DeepMind attributes the success of the basic agent to two factors: the soaring ability of the LLM itself and the powerful role of compiler feedback in anchoring LLM reasoning.

That is to say, as the basic models become stronger and stronger, complex system engineering may gradually give way to simple agent loops.

The problems that today require the coordinated operation of evolutionary algorithms and AlphaProof to be solved efficiently may be solvable with a simple LLM + compiler loop tomorrow.

Specifically, for the cost, the median cost of the cheapest problem (#741(ii)) is only $5 - 7, and the most expensive one (#152) is no more than $200 - 400.

But the premise is to use the right model - if you run AlphaProof alone or use a smaller model (such as Gemini 3.0 Flash), none of the 9 problems can be solved.

Solving a 15 - Year - Old Algebraic Geometry Mystery and a New Bound in Convex Optimization

In addition to the Erdős problems, AlphaProof Nexus has also made substantial breakthroughs in multiple branches of mathematics:

OEIS Conjectures: The system automatically formalized 492 open conjectures and proved 44 of them. To prevent formalization errors, the system requires proving a "test lemma" first - verifying that the first few terms of the sequence are consistent with the formalized definition - before attempting the target conjecture.

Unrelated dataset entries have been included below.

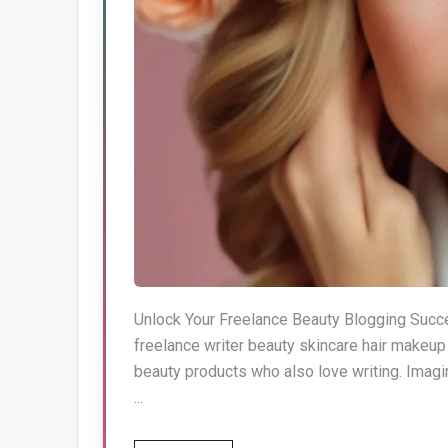
Unlock Your Freelance Beauty Blogging Succe
freelance writer beauty skincare hair makeu
beauty products who also love writing. Imagin
...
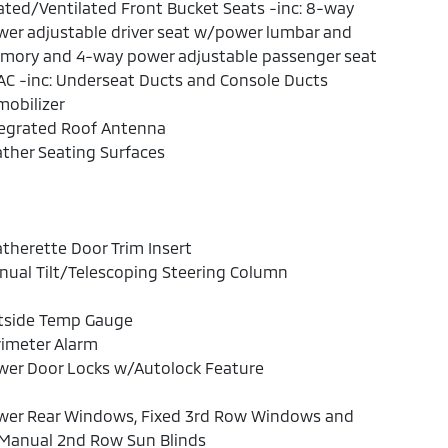
ted/Ventilated Front Bucket Seats -inc: 8-way
er adjustable driver seat w/power lumbar and
mory and 4-way power adjustable passenger seat
C -inc: Underseat Ducts and Console Ducts
obilizer
tegrated Roof Antenna
ther Seating Surfaces
therette Door Trim Insert
ual Tilt/Telescoping Steering Column
tside Temp Gauge
rimeter Alarm
wer Door Locks w/Autolock Feature
wer Rear Windows, Fixed 3rd Row Windows and
Manual 2nd Row Sun Blinds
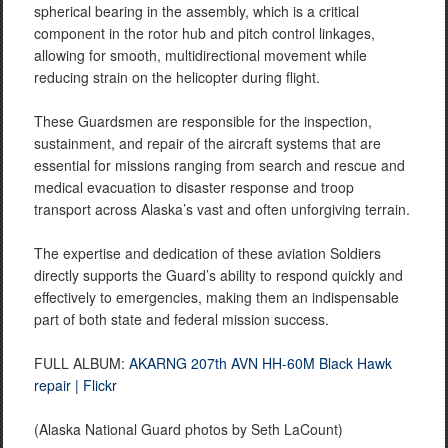
spherical bearing in the assembly, which is a critical
component in the rotor hub and pitch control linkages,
allowing for smooth, multidirectional movement while
reducing strain on the helicopter during flight.
These Guardsmen are responsible for the inspection,
sustainment, and repair of the aircraft systems that are
essential for missions ranging from search and rescue and
medical evacuation to disaster response and troop
transport across Alaska’s vast and often unforgiving terrain.
The expertise and dedication of these aviation Soldiers
directly supports the Guard’s ability to respond quickly and
effectively to emergencies, making them an indispensable
part of both state and federal mission success.
FULL ALBUM:
AKARNG 207th AVN HH-60M Black Hawk
repair | Flickr
(Alaska National Guard photos by Seth LaCount)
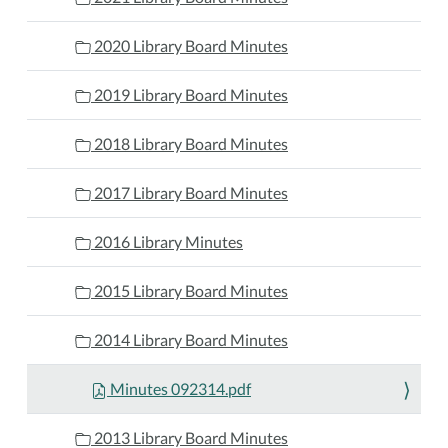
2020 Library Board Minutes
2019 Library Board Minutes
2018 Library Board Minutes
2017 Library Board Minutes
2016 Library Minutes
2015 Library Board Minutes
2014 Library Board Minutes
Minutes 092314.pdf
2013 Library Board Minutes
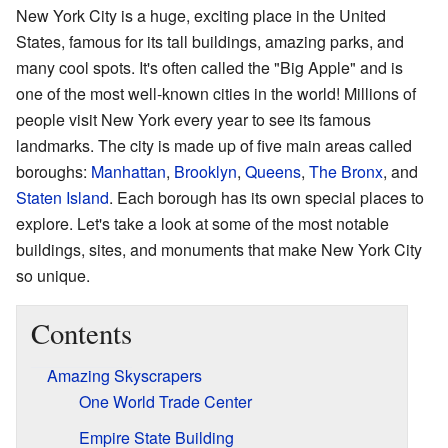
New York City is a huge, exciting place in the United
States, famous for its tall buildings, amazing parks, and
many cool spots. It's often called the "Big Apple" and is
one of the most well-known cities in the world! Millions of
people visit New York every year to see its famous
landmarks. The city is made up of five main areas called
boroughs:
Manhattan
,
Brooklyn
,
Queens
,
The Bronx
, and
Staten Island
. Each borough has its own special places to
explore. Let's take a look at some of the most notable
buildings, sites, and monuments that make New York City
so unique.
Contents
Amazing Skyscrapers
One World Trade Center
Empire State Building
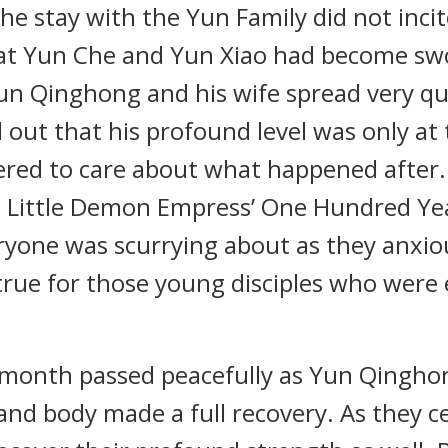
he stay with the Yun Family did not inc
hat Yun Che and Yun Xiao had become sw
un Qinghong and his wife spread very q
 out that his profound level was only at
red to care about what happened after. 
e Little Demon Empress’ One Hundred Y
eryone was scurrying about as they anxio
 true for those young disciples who wer
one month passed peacefully as Yun Qingh
and body made a full recovery. As they ce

Algebraic Geometry: It solved an open problem that had remained unsolved for about 15 years - proving the log - concavity of pure O - sequences of codimension 3 and type 2. This problem was previously considered the last major unsolved case in this field.

Convex Optimization: It solved an open problem about the exact convergence rate of the Anchored Gradient Descent - Ascent (Anchored GDA) algorithm. Even better, the AI not only verified a fixed algorithm but also independently searched for and discovered a new learning rate scheduling parameter during the proof process, thus achieving stronger guarantees.

Graph Theory: It proved a conjecture about the number of leaves in a spanning tree and local independent sets proposed by the Graffiti system in 1996, forming an interesting closed - loop - the AI proved a conjecture proposed by another AI.

Additive Combinatorics: It helped solve the 57th problem on Ben Green's famous list of open problems.

Quantum Optics: In cooperation with Mario Krenn, it solved multiple conjectures about monochromatic quantum graphs, corresponding to the construction of high - dimensional GHZ quantum states.